Literalmente, uma grande experiência literária, tanto a que o autor nos propõe quanto a que experimentamos, desde as primeiras linhas. Não há um foco narrativo, mas vários. Interpõem-se, interpenetram-se, num aparente emaranhado a cujo sentido vamos aos poucos desvendando, para nos surpreendermos com história de várias vidas – Osório e sua mulher, Maria José; Ana Isa e seus maridos, um dos quais está preso, sem que saibamos o motivo, o Amândio; amigos que dizem conhecer o protagonista desde a infância, mas talvez não seja bem assim, como o Alípio... Enfim, realmente tudo costurado pela prosa bem articulada, mas propositadamente construída, ou diríamos, costurada como num patchwork, tendo como fundo a origem da cidade de Lisboa, como, ironicamente, a “enseada amena” aonde aportaram vários povos.

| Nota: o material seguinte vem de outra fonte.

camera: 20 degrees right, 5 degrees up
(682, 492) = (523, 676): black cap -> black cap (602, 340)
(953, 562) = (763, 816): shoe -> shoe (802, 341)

Augusto Abelaira desafia nossa percepção e nossa imaginação com esse livro que, repito, é uma experiência de leitura realmente inovadora, para a época em que foi publicado, em 1966, escondendo e, ao mesmo tempo, nos indicando caminhos que nos levam àqueles tempos tenebrosos da ditadura salazarista em vigor desde 1933 e só finalmente derrubada em 1974 pela “revolução dos cravos”. Deixemos claro que Abelaira foi um opositor ferrenho ao “estado novo”, sendo algumas vezes perseguido e preso.

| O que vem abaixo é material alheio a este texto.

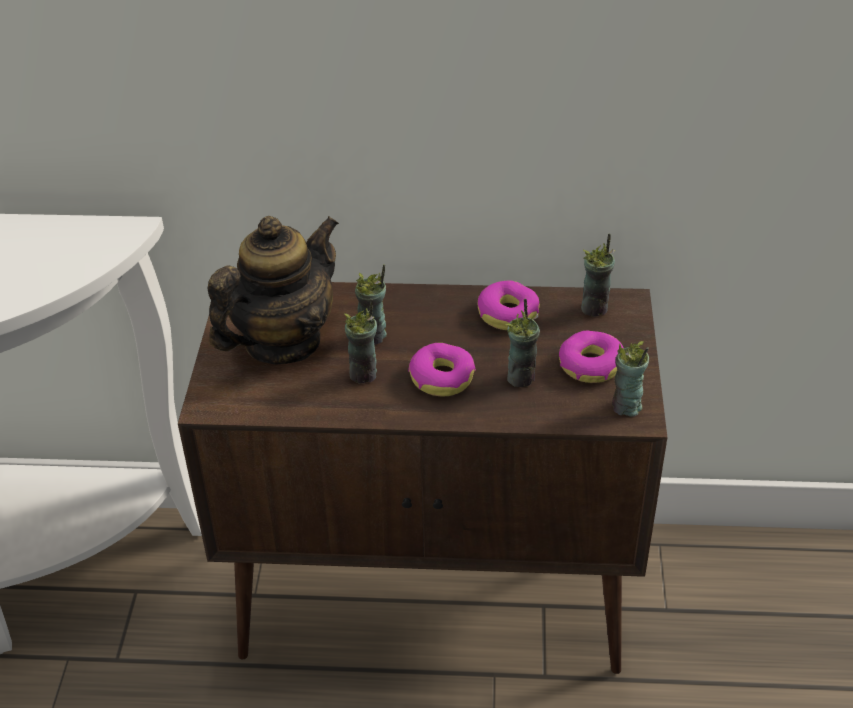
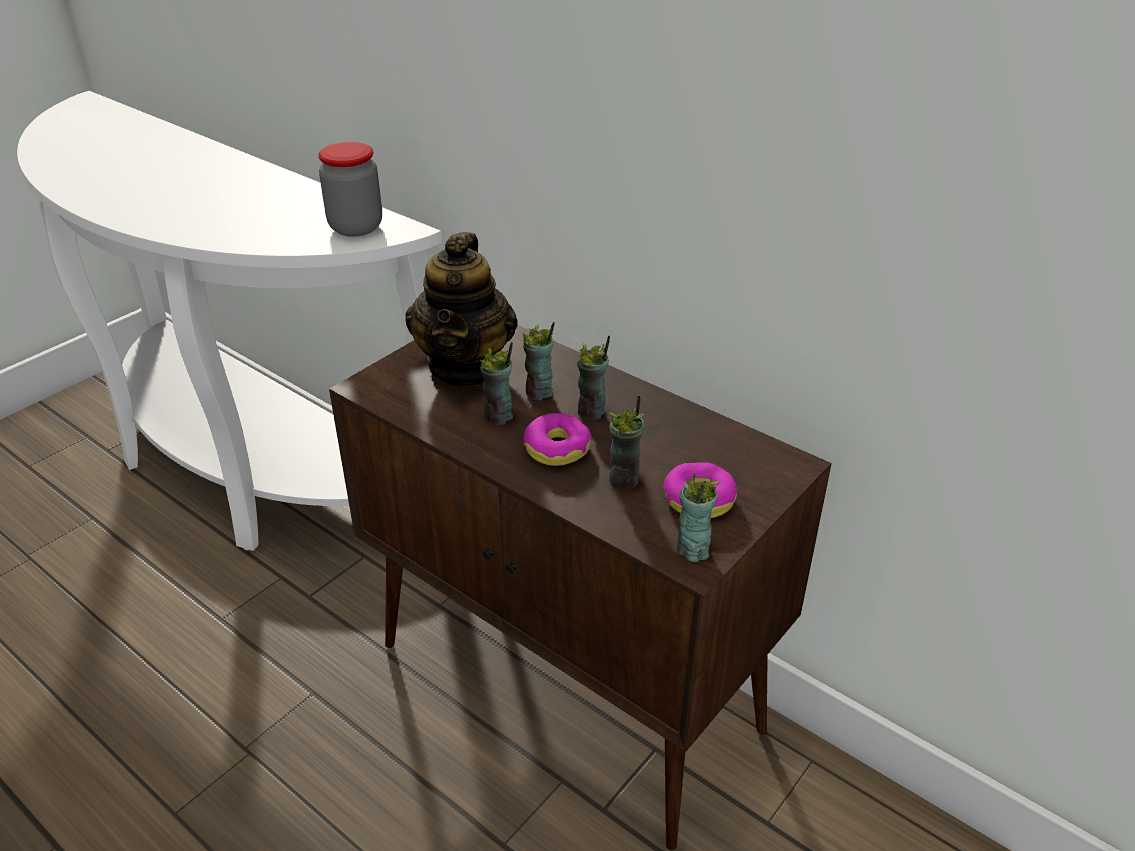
camera: 35 degrees right, 5 degrees down
(71, 248) = (356, 227): none -> jar
(282, 342) = (466, 366): teapot -> teapot turned 105 degrees clockwise
(508, 313) = (671, 425): donut -> none
(595, 308) = (757, 455): cup -> cup (592, 411)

domingo, 3 de outubro de 2021

Livre, a jornada de uma mulher em busca do recomeço, Cheryl Strayed

 Livre, a jornada de uma mulher em busca do recomeço, Cheryl Strayed

Existem narrativas “lentas” que, não importa quantas páginas tenham, é preciso ler com vagar, elas nos levam como ondas de mar calmo, mas profundo, apreciamos cada página, cada frase, cada palavra, como se fossem confeitos raros e de sabor delicado, que deixam, no entanto, uma impressão marcante, na boca e na memória. Há, por outro lado, narrativas “rápidas”, quase diria “nervosas”, que nos levam a uma leitura quase frenética, sem tempo para respirar, ondas bravias de mares que podem ou não ser profundos, as palavras como que voam diante de nossos olhos, não importa quantas páginas tenham. A história de Cheryl Strayed, escritora estadunidense, enquadra-se no segundo tipo: uma longa narrativa sobre sua experiência de trilheira numa das mais instigantes trilhas dos Estados Unidos, a famosa Pacific Crest Trail – PCT. Após perder a mãe, morta por um câncer avassalador aos 45 anos; após um casamento fracassado, um divórcio sofrido, por suas – delas, escritora – infidelidades, aos 26 anos, ela resolve buscar um recomeço, através de uma jornada quase surreal: caminhar 1700 km da longa trilha que liga o México ao Canadá, ao longo de uma série de cordilheiras nevadas e desertos que cortam vários estados da costa oeste dos Estados Unidos. Sua estilo é “rápido”, “nervoso”, sem nos deixar tempo para reflexões enquanto acompanhamos seus passos, suas vicissitudes, seus encontros e desencontros, ao longo da trilha, ao mesmo tempo que nos desvenda sua vida, seus sentimentos em relação à morte da mãe e sua relação com o marido e outros homens. Estilo, sim, best-seller, mas que contém – além da própria aventura – elementos suficientes para nos lembrar que, apesar de todas as dificuldades e sofrimentos, o ser humano é capaz de superações e de coragem para buscar a si mesmo, para se reencontrar, para se reequilibrar e seguir viagem. Sem dúvida, um bom livro para se ler, nesses tempos difíceis.